Letting Go
Gregory K. Moffatt, Ph.D.
The summer of 2004 is a time I've dreaded for sixteen years. My eldest daughter will get her driver's license. I've always told my children that driving is probably the most dangerous thing they will ever do. Now as my daughter's sixteenth birthday looms in the wings, I know she can't wait for the freedom to drive without me in the car.
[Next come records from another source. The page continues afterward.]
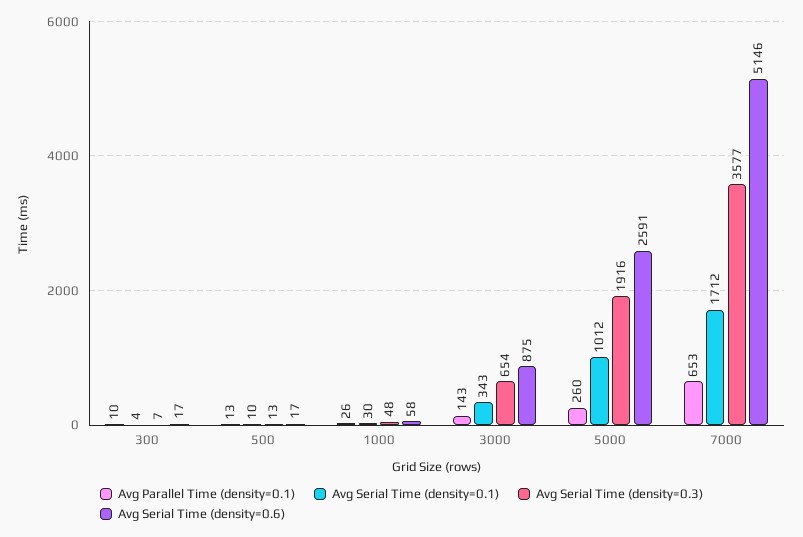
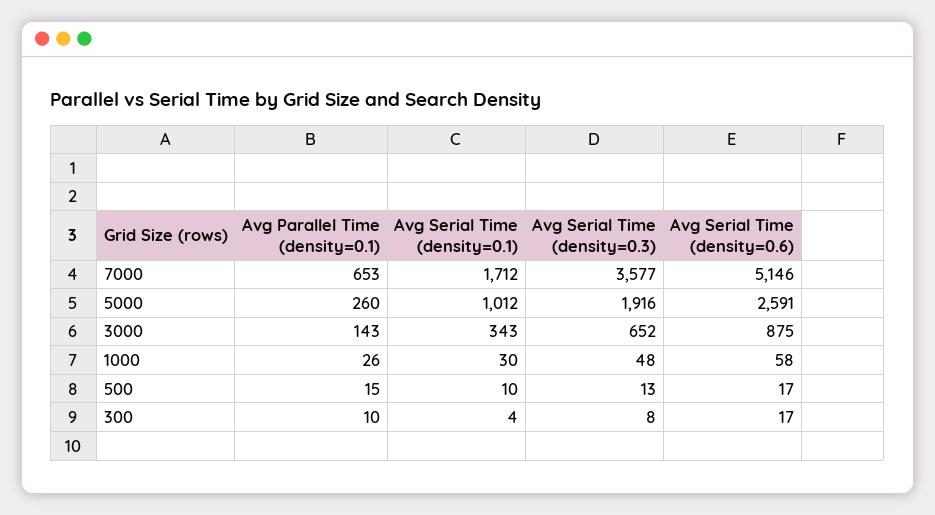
  {
    "Avg Parallel Time (density=0.1)": {
      "300": 10,
-     "500": 13,
+     "500": 15,
      "1000": 26,
      "3000": 143,
      "5000": 260,
      "7000": 653
    },
    "Avg Serial Time (density=0.1)": {
      "300": 4,
      "500": 10,
      "1000": 30,
      "3000": 343,
      "5000": 1012,
      "7000": 1712
    },
    "Avg Serial Time (density=0.3)": {
-     "300": 7,
+     "300": 8,
      "500": 13,
      "1000": 48,
-     "3000": 654,
+     "3000": 652,
      "5000": 1916,
      "7000": 3577
    },
    "Avg Serial Time (density=0.6)": {
      "300": 17,
      "500": 17,
      "1000": 58,
      "3000": 875,
      "5000": 2591,
      "7000": 5146
    }
  }

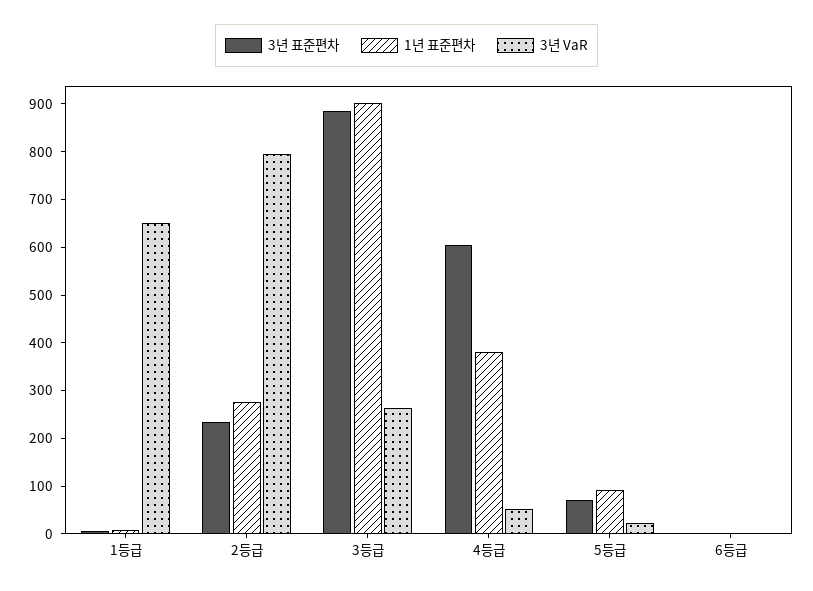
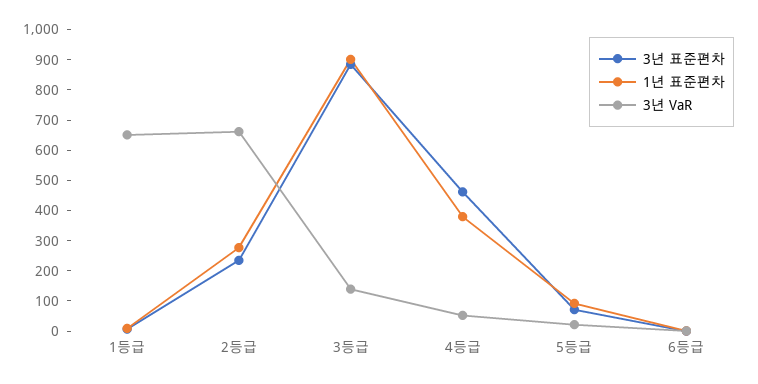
  {
    "3년 표준편차": {
      "1등급": 0,
      "2등급": 240,
      "3등급": 880,
-     "4등급": 600,
+     "4등급": 450,
      "5등급": 80,
      "6등급": 0
    },
    "1년 표준편차": {
      "1등급": 0,
      "2등급": 280,
      "3등급": 900,
      "4등급": 380,
      "5등급": 100,
      "6등급": 0
    },
    "3년 VaR": {
      "1등급": 660,
-     "2등급": 800,
+     "2등급": 650,
-     "3등급": 260,
+     "3등급": 150,
      "4등급": 60,
      "5등급": 20,
      "6등급": 0
    }
  }

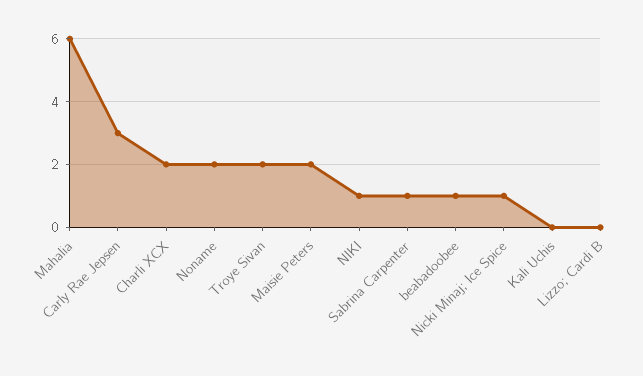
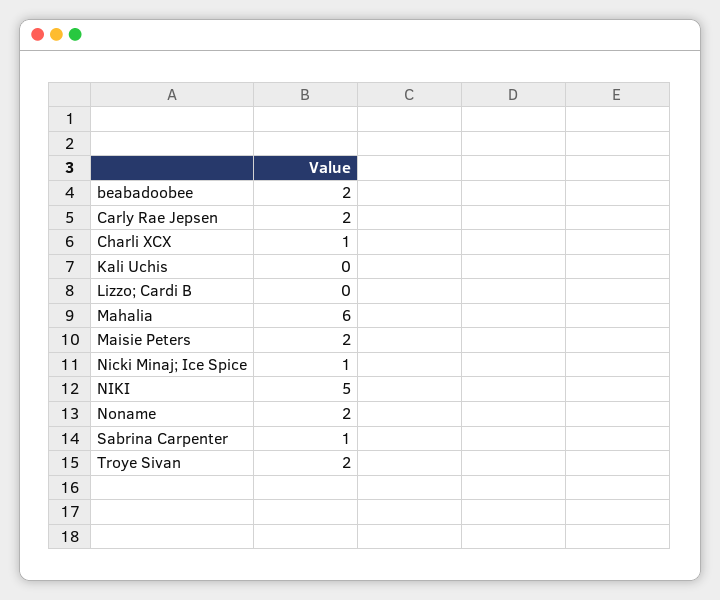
  {
    "Mahalia": 6,
-   "Carly Rae Jepsen": 3,
+   "Carly Rae Jepsen": 2,
-   "Charli XCX": 2,
+   "Charli XCX": 1,
    "Noname": 2,
    "Troye Sivan": 2,
    "Maisie Peters": 2,
-   "NIKI": 1,
+   "NIKI": 5,
    "Sabrina Carpenter": 1,
-   "beabadoobee": 1,
+   "beabadoobee": 2,
    "Nicki Minaj; Ice Spice": 1,
    "Kali Uchis": 0,
    "Lizzo; Cardi B": 0
  }

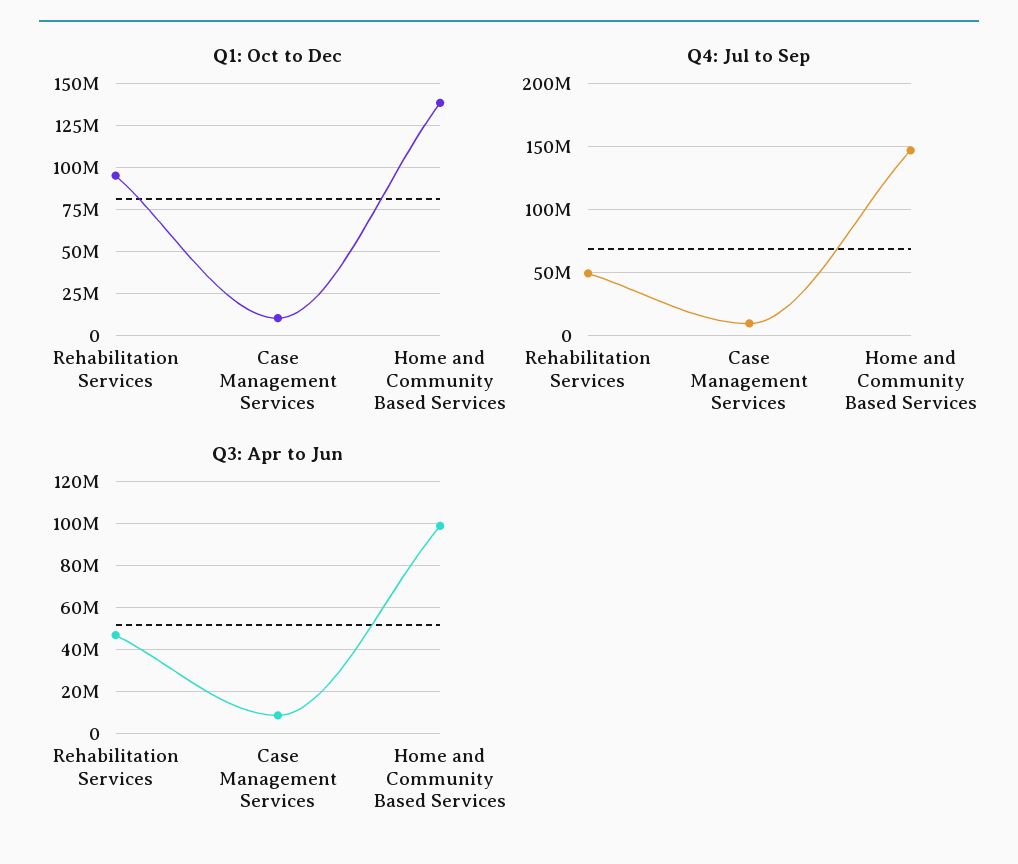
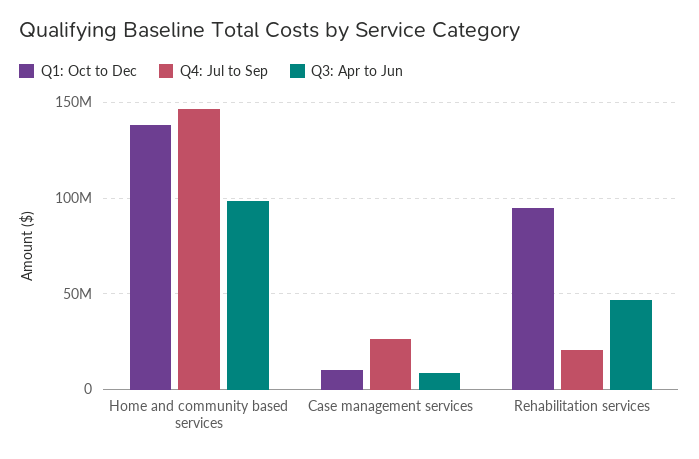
  {
    "Q1: Oct to Dec": {
      "Rehabilitation Services": 95000000,
      "Case Management Services": 10000000,
      "Home and Community Based Services": 140000000
    },
    "Q4: Jul to Sep": {
-     "Rehabilitation Services": 50000000,
+     "Rehabilitation Services": 20000000,
-     "Case Management Services": 10000000,
+     "Case Management Services": 25000000,
      "Home and Community Based Services": 145000000
    },
    "Q3: Apr to Jun": {
      "Rehabilitation Services": 45000000,
      "Case Management Services": 10000000,
      "Home and Community Based Services": 100000000
    }
  }

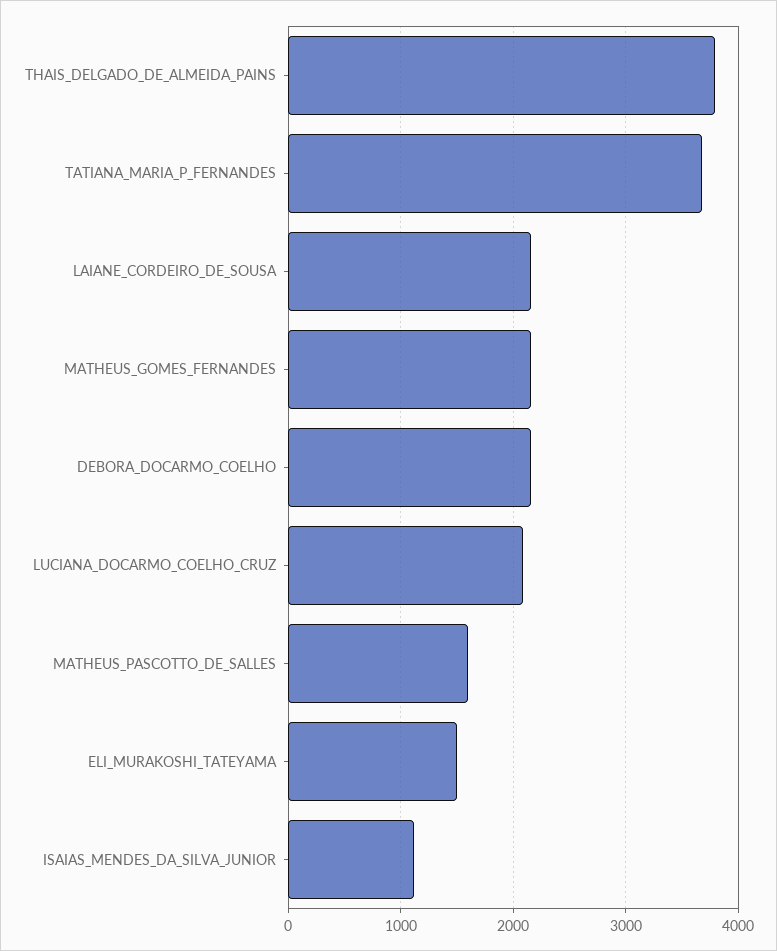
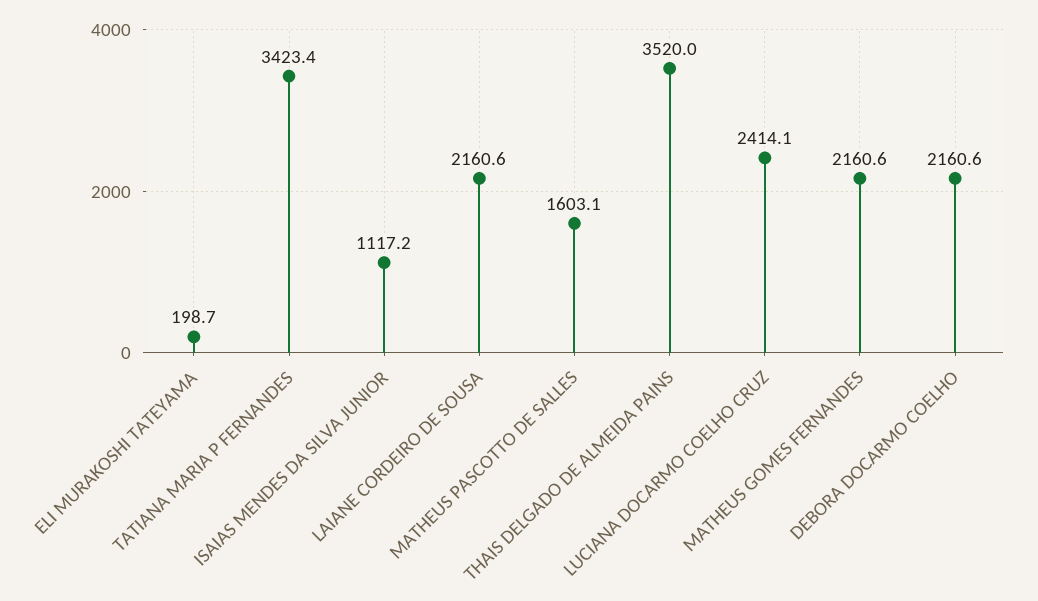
  {
-   "THAIS_DELGADO_DE_ALMEIDA_PAINS": 3800,
+   "THAIS_DELGADO_DE_ALMEIDA_PAINS": 3520,
-   "TATIANA_MARIA_P_FERNANDES": 3700,
+   "TATIANA_MARIA_P_FERNANDES": 3423.4,
    "LAIANE_CORDEIRO_DE_SOUSA": 2160.6,
    "MATHEUS_GOMES_FERNANDES": 2160.6,
    "DEBORA_DOCARMO_COELHO": 2160.6,
-   "LUCIANA_DOCARMO_COELHO_CRUZ": 2100,
+   "LUCIANA_DOCARMO_COELHO_CRUZ": 2414.1,
    "MATHEUS_PASCOTTO_DE_SALLES": 1603.1,
-   "ELI_MURAKOSHI_TATEYAMA": 1500,
+   "ELI_MURAKOSHI_TATEYAMA": 198.7,
    "ISAIAS_MENDES_DA_SILVA_JUNIOR": 1117.2
  }

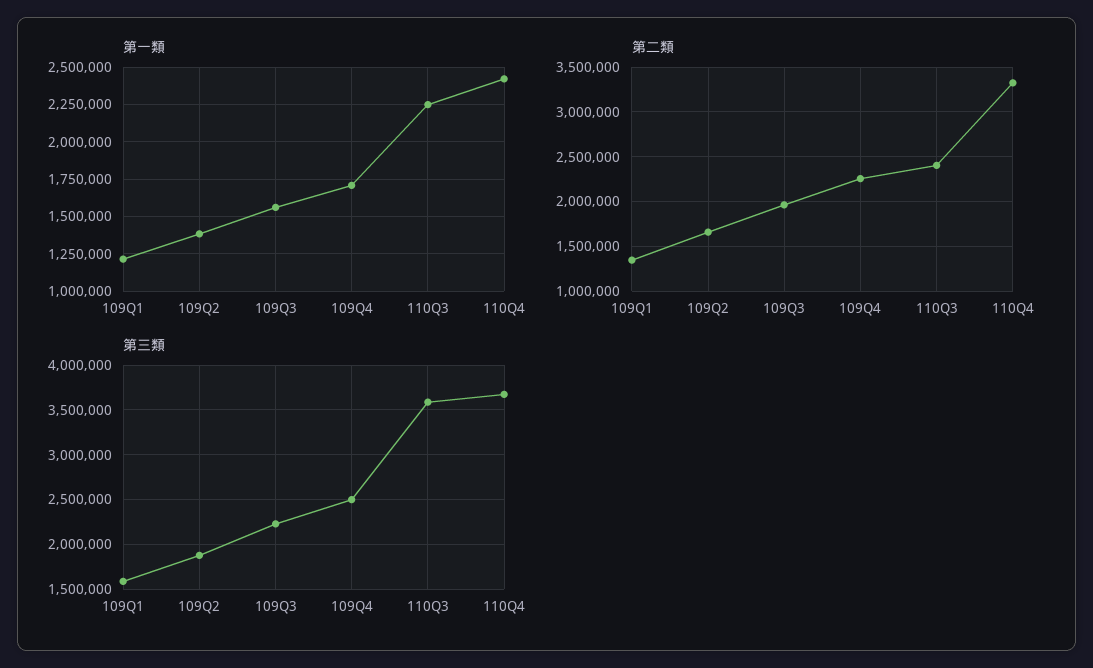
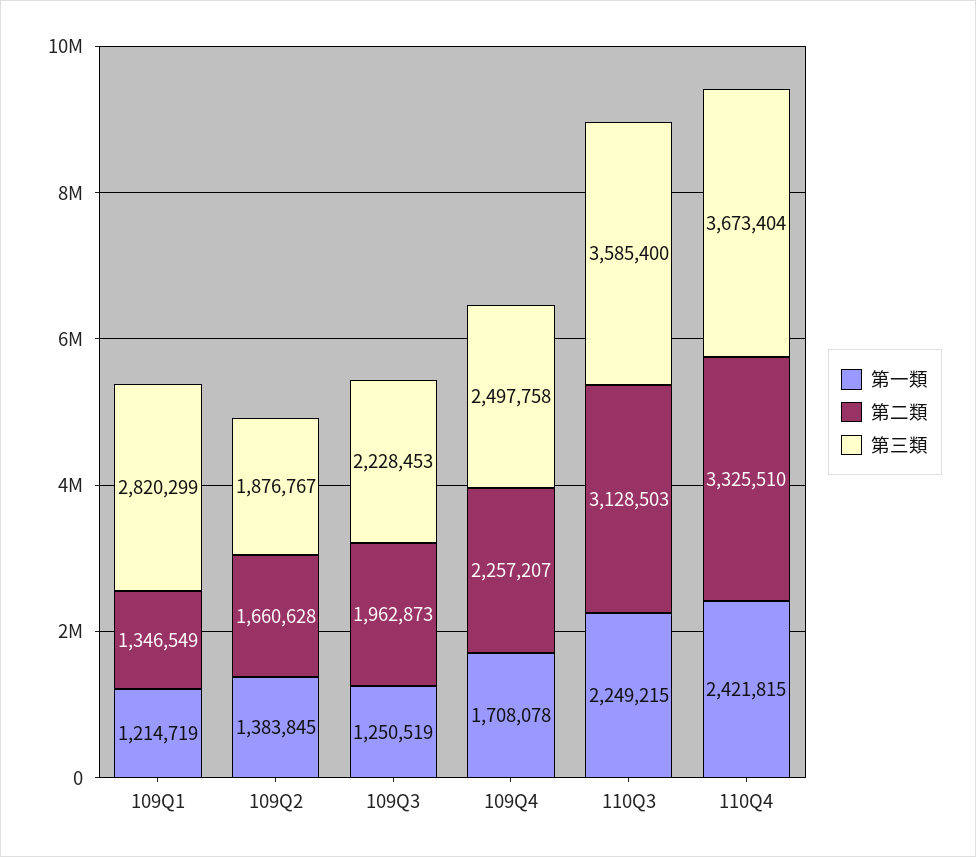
  {
    "第一類": {
      "109Q1": 1214719,
      "109Q2": 1383845,
-     "109Q3": 1550000,
+     "109Q3": 1250519,
      "109Q4": 1708078,
      "110Q3": 2249215,
      "110Q4": 2421815
    },
    "第二類": {
      "109Q1": 1346549,
      "109Q2": 1660628,
      "109Q3": 1962873,
      "109Q4": 2257207,
-     "110Q3": 2400000,
+     "110Q3": 3128503,
      "110Q4": 3325510
    },
    "第三類": {
-     "109Q1": 1600000,
+     "109Q1": 2820299,
      "109Q2": 1876767,
      "109Q3": 2228453,
      "109Q4": 2497758,
      "110Q3": 3585400,
      "110Q4": 3673404
    }
  }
This is a turning point in many ways. Even though there will be other turning points before adulthood, in the minds of many teens, a driver's license marks the transition between childhood and adulthood. Now I will have to wrestle with how much freedom I should give her to go on her own.
However, the question of "how much freedom" is bigger than driving cars. All parents must learn to allow their children to take some responsibility in their own decisions. The question is, how much responsibility can you give them and how much freedom can they handle? It is a mistaken notion that we raise our children to a specific point in life and then suddendly expect them to be responsible with freedom (like driving a car). Instead, parenting is a process of letting them go a little at a time. When they reach adulthood and they finally leave your home, you will have spent your entire parenting career learning to let go. Their move out of the house at 19 or 20 is simply the capstone of a very long process.
In early childhood, toddlers need very little freedom. Even playtime should be supervised. Toddlers have no concept of the future and they will quickly do things that could hurt themselves. But as they grow, they can earn freedom to make their own decisions - what to wear, when to clean their rooms, etc. This freedom should be directly related to the level of responsibility they display. For example, a child who does his chores when asked may earn the freedom to choose when to do them. Over the years, children gradually increase the amount of freedom they have as they demonstrate their responsibility with that freedom. Freedom always goes hand-in-hand with responsibility. Those who do not behave responsibly should have less freedom. The trick is learning how to provide opportunities for your children to be responsible without expecting a level of responsibility that is beyond their abilities.
Keep in mind even the most responsible children will make bad decisions. As much as we wish we could protect our children from bad decisions, this is not in their best interest. Some bad decisions can be very good teachers. Careful parenting involves knowing when to allow a child the freedom to fail. We allow them to fail occasionally, but only under safe supervision.
When I was in college I flew small airplanes. My instructor was always near the controls, but once in a while he would allow me to make a bad manuever. As the plane neared a stall or as it began to spin, he would sit back and let me figure out how to correct the problem. Even though it was dangerous, he knew I would learn more by making the mistake and fixing it than I would if he just told me about it. His decision as the instructor involved evaluating how much danger was a reasonable risk for the two of us to teach me the lesson I needed to learn. Obviously, parents shouldn't allow their children to make mistakes that would cause lasting harm to themselves or to others, but carefully recognizing what mistakes can be afforded is a part of a child's preparation for adulthood.
My grandfather taught my mother to swim by throwing her over the side of a boat into a lake. "Sink or swim," he told her. While we may argue whether or not that is the ideal method for learning to swim, it provides a good illustration for letting go. If you always keep your children in the boat, they will not be prepared to swim when the time comes. And it will inevitably come.
(Dr. Moffatt is a child therapist in private practice, author of "The Parenting Journey" and professor of psychology at Atlanta Christian College.)